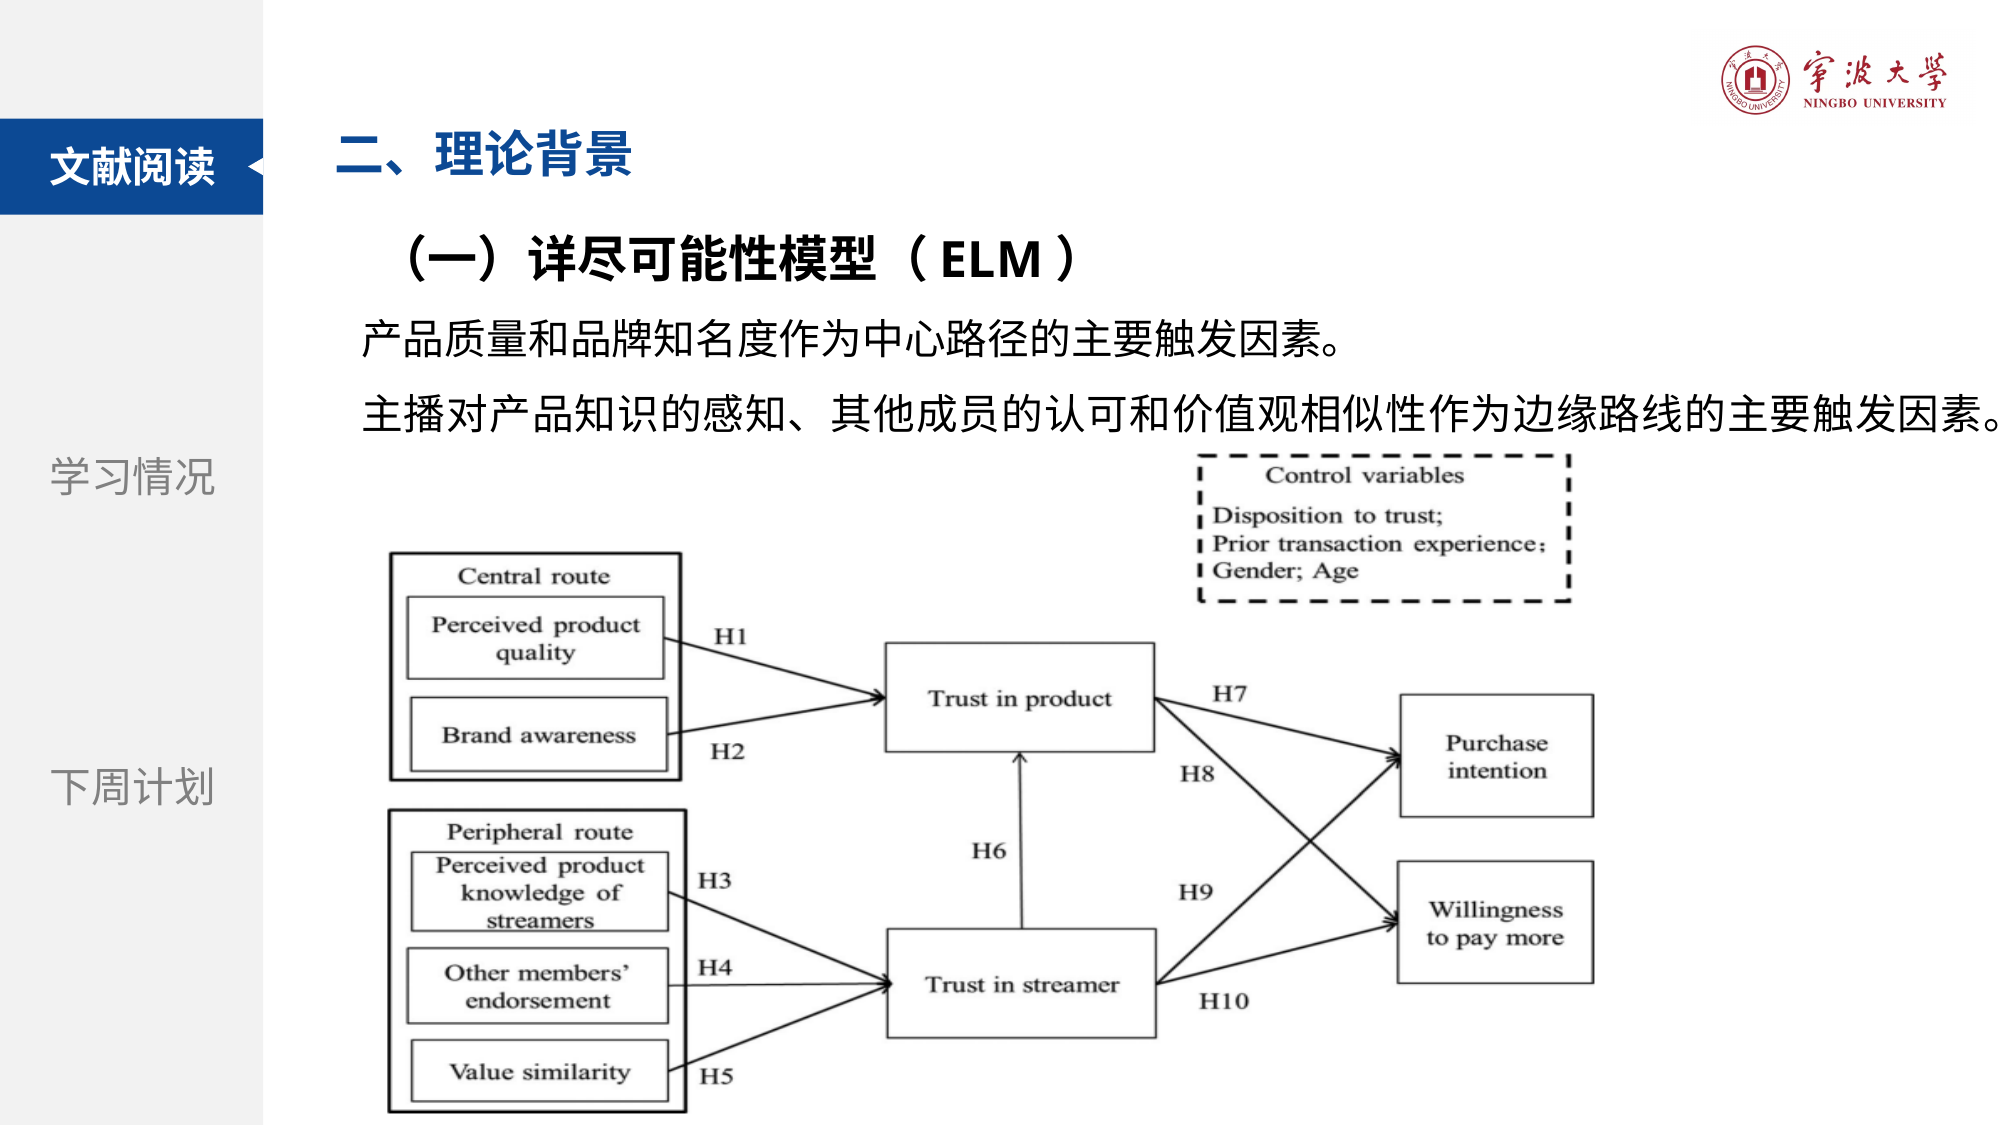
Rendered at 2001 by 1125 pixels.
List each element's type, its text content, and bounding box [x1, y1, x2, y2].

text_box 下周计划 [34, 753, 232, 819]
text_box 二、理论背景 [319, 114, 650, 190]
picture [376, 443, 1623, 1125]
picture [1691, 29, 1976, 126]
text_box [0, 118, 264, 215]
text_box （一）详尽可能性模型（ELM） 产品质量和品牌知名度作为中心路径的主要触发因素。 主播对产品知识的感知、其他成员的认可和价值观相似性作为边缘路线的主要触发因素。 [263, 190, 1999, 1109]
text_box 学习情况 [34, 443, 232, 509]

---

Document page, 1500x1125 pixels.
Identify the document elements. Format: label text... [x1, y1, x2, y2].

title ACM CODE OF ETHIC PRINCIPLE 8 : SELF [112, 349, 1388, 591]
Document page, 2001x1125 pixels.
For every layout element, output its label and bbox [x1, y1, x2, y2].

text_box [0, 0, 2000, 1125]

▶ [Problem details]: Within the listing above, the lines holding "page" should be counted. Give only the number.

▶ [Answer section]: 2